An automated and multiplexed method for high throughput peptide immunoaffinity enrichment and multiple reaction monitoring mass spectrometry-based quantification of protein biomarkers.

Publication Type:

Journal Article


Molecular & cellular proteomics : MCP, Volume 9, Issue 1, p.184-96 (2010)


2010, Amino Acid Sequence, Animals, Antibodies, Monoclonal, Biological Markers, Center-Authored Paper, Clinical Research Division, Enzyme-Linked Immunosorbent Assay, Isotope Labeling, mass spectrometry, MICE, Molecular Sequence Data, Osteopontin, Peptides, PROTEINS, PROTEOMICS, Reproducibility of Results


There is an urgent need for quantitative assays in verifying and validating the large numbers of protein biomarker candidates produced in modern "-omics" experiments.

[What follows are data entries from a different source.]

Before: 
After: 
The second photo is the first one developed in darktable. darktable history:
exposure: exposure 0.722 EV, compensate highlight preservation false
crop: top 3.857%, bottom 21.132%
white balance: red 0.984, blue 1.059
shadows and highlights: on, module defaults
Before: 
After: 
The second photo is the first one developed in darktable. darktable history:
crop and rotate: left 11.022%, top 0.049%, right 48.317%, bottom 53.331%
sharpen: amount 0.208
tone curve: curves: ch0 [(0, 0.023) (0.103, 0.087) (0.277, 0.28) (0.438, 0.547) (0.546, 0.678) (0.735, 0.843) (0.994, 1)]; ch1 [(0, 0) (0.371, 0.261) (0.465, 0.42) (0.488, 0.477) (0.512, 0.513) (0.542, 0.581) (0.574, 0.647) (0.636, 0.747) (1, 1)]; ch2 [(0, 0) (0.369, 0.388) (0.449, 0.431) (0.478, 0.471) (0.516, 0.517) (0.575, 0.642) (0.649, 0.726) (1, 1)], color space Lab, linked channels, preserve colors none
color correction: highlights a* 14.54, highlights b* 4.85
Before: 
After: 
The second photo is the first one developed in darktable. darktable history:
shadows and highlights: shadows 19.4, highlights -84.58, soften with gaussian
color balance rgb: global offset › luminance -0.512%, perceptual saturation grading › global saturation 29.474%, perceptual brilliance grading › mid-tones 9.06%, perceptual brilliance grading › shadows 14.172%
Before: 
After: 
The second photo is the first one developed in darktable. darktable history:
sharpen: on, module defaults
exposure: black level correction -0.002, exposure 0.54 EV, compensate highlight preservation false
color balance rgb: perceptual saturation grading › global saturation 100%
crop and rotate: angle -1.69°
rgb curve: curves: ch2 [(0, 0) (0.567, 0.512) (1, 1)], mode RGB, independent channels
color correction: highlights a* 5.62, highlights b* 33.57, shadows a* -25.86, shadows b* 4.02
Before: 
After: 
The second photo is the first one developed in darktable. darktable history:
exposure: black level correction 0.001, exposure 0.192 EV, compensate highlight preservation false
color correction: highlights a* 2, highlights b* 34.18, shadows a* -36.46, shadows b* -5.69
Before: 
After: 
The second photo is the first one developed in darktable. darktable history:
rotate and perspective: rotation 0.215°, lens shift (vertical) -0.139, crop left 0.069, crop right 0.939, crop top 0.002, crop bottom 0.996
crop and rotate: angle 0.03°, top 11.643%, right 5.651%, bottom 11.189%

Stable isotope standards with capture by anti-peptide antibodies (SISCAPA) has shown tremendous potential to meet this need by combining peptide immunoaffinity enrichment with quantitative mass spectrometry. In this study, we describe three significant advances to the SISCAPA technique. First, we develop a method for an automated magnetic bead-based platform capable of high throughput processing. Second, we implement the automated method in a multiplexed SISCAPA assay (nine targets in one assay) and assess the performance characteristics of the multiplexed assay. Using the automated, multiplexed platform, we demonstrate detection limits in the physiologically relevant ng/ml range (from 10 microl of plasma) with sufficient precision (median coefficient of variation, 12.6%) for quantifying biomarkers. Third, we demonstrate that enrichment of peptides from larger volumes of plasma (1 ml) can extend the limits of detection to the low pg/ml range of protein concentration. The method is generally applicable to any protein or biological specimen of interest and holds great promise for analyzing large numbers of biomarker candidates.